Research: AI full-feature refresh defaults¶
Companion to ADR-0642.
Findings¶
The refresh audit found three stale-data risks:
- Several scripts defaulted to
build/tools/vmaf,/usr/local/bin/vmaf, or PATH lookup. Those locations can point at an older binary without fork-only extractors such asmotion_v2, SSIMULACRA2, and the SpEED features. extract_ugc_features.pypreserved an old v5 shortcut that emitted canonical-6 rows and filled the rest ofFULL_FEATURESwith NaN. That shape is incompatible with current full-feature FR refreshes.- KoNViD-1k had a synthetic-FR pair extractor but not a full-feature table generator with deterministic fold metadata.

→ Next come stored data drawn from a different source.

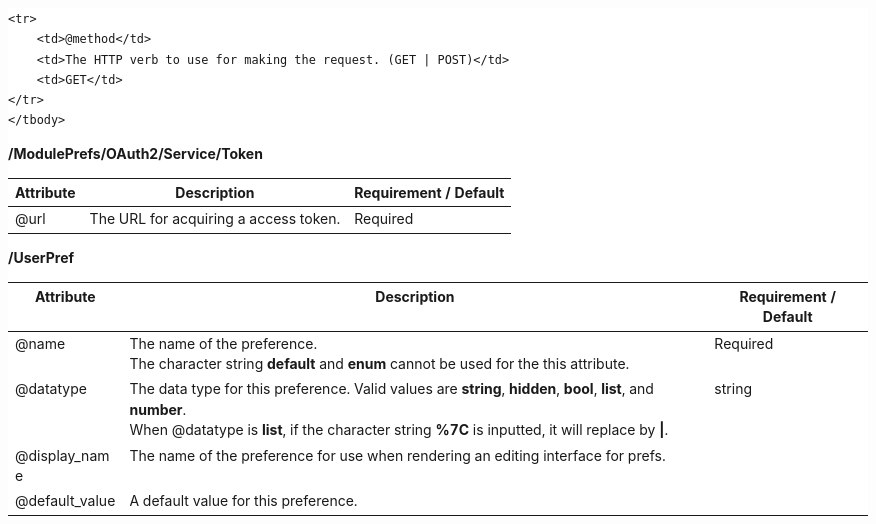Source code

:    	<tr>
    	<td>@method</td>
    	<td>The HTTP verb to use for making the request. (GET | POST)</td>
    	<td>GET</td>
    </tr>
    </tbody>
</table>

**/ModulePrefs/OAuth2/Service/Token**
<table>
    <thead>
        <tr>
            <th>Attribute</th>
            <th>Description</th>
            <th>Requirement / Default</th>
        </tr>
    </thead>
    <tbody>
   	<tr>
    	<td>@url</td>
    	<td>The URL for acquiring a access token.</td>
    	<td>Required</td>
    </tr>
    </tbody>
</table>

**/UserPref**
<table>
    <thead>
        <tr>
            <th>Attribute</th>
            <th>Description</th>
            <th>Requirement / Default</th>
        </tr>
    </thead>
    <tbody>
   	<tr>
    	<td>@name</td>
    	<td>
        	The name of the preference.<br>
            The character string <b>default</b> and <b>enum</b> cannot be used for the this attribute.
        </td>
    	<td>Required</td>
    </tr>
   	<tr>
    	<td>@datatype</td>
    	<td>
        	The data type for this preference. Valid values are <b>string</b>, <b>hidden</b>, <b>bool</b>, <b>list</b>, and <b>number</b>.<br>
            When @datatype is <b>list</b>, if the character string <b>%7C</b> is inputted, it will replace by <b>|</b>.
        </td>
    	<td>string</td>
    </tr>
   	<tr>
    	<td>@display_name</td>
    	<td>The name of the preference for use when rendering an editing interface for prefs.</td>
    	<td></td>
    </tr>
   	<tr>
    	<td>@default_value</td>
    	<td>A default value for this preference.</td>
    	<td></td>
    </tr>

Local smoke checks used the current fork CPU binary at core/build-cpu/tools/vmaf. BVI-DVC raw-YUV input produced all-zero VMAF in a one-clip probe, while the local lossless MKV bundle produced finite metrics; the refresh driver therefore accepts .mkv, .mp4, and .yuv but documents the MKV bundle as the known-good source.
Verification¶
Focused tests:
.venv/bin/python -m pytest \
ai/tests/test_feature_extractor_defaults.py \
ai/tests/test_bvi_dvc_dir_mode.py \
ai/tests/test_extract_k150k_features.py \
ai/tests/test_e2e_frame_to_score.py \
ai/tests/test_extract_ugc_features.py \
ai/tests/test_konvid_full_features.py \
ai/tests/test_combine_full_feature_parquets.py \
ai/tests/test_feature_sets.py \
-q
Real local smokes completed for:
- one KoNViD-1k full-feature clip (
200rows, currentFULL_FEATURES+vmaf); - one UGC distorted pair (
3frames, currentFULL_FEATURES+vmaf); - BVI-DVC tier-D lossless MKV refresh (
193clips,6176frames).
Long-running local background jobs continue for Netflix, KoNViD, UGC, and CHUG; their outputs are gitignored corpus artifacts and not part of this PR.